3. Find A Financial Counselor

Consider investing some money into a session with a financial coach. A professional will create a custom plan to minimize your debt so you can begin to pay down what you owe and avoid bankruptcy. At the very least, a fresh pair of eyes can add some much-needed perspective to your situation.

 

4. Live Without Unnecessary Luxuries

As mentioned above, prioritize the essentials and live within your means. Vacations, jewelry, cars, and new clothes will have to wait. Take your budget seriously and live without unnecessary luxuries (for now!) to pay off debt and avoid bankruptcy in the future.

 

How Do I Know It’s Time To Declare Bankruptcy?

If you have exhausted all of these ideas and still find yourself swimming in debt, you may consider consulting with a lawyer and filing for bankruptcy. While it’s important to pay down your debt, it’s equally important to know when to stop fighting and consult a lawyer.
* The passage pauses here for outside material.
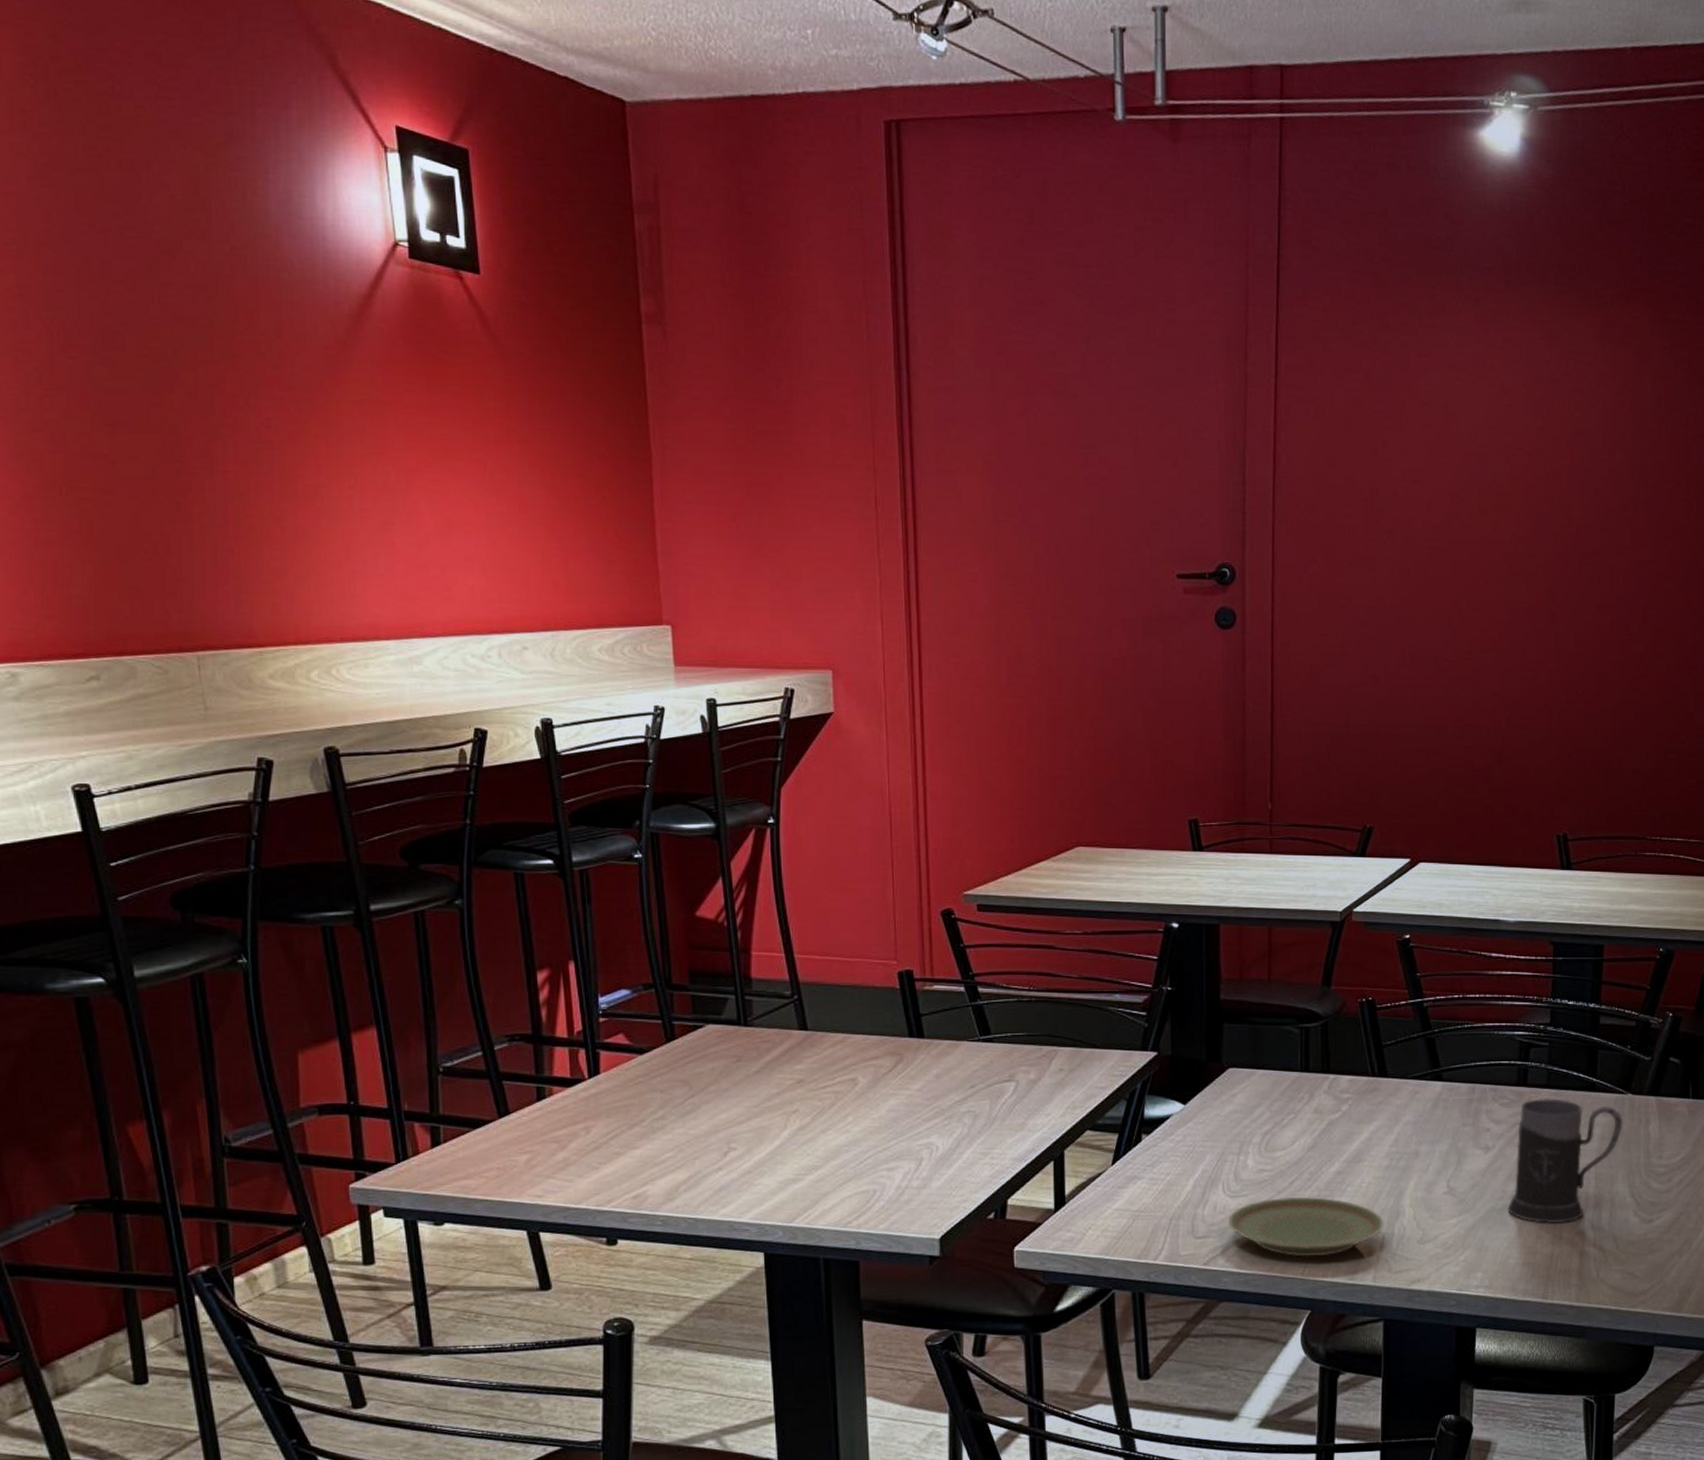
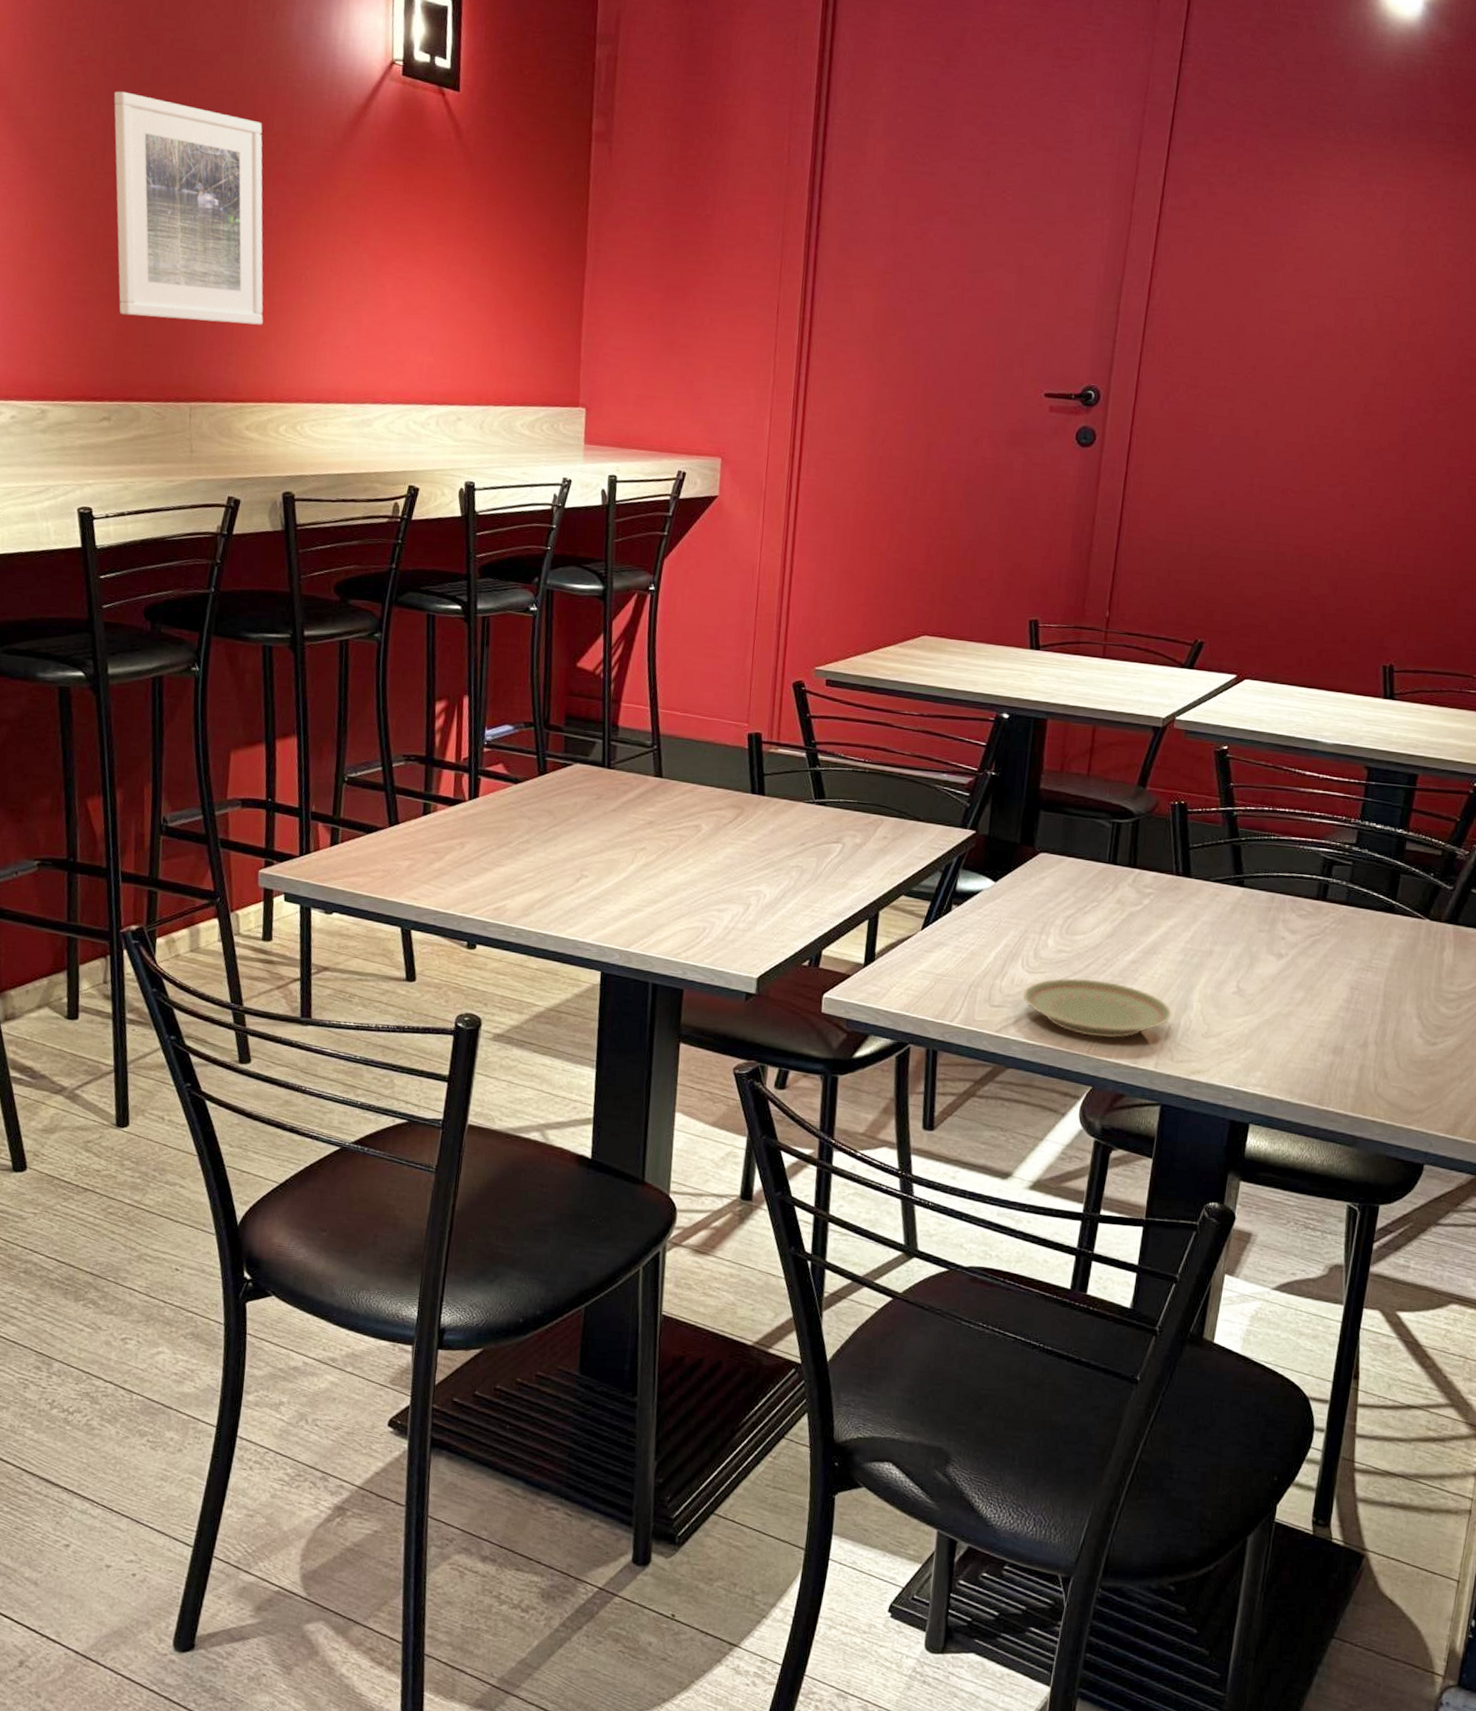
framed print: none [56,290,275,557] -> present [114,91,263,325]
mug: present [1507,1099,1623,1224] -> none [1293,914,1418,1035]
Sometimes bankruptcy is the best option to grant you a fresh start.

It’s a little know fact, but even frugal guru Dave Ramsey filed for bankruptcy in the 1980s. He bounced back to build a $200 million net worth and has dedicated his life to helping others live debt-free.

Even though filing for bankruptcy can feel scary and isolating, you are not alone. Just like Ramsey and many others before you, you have the power to get past this phase of your life and build a better you.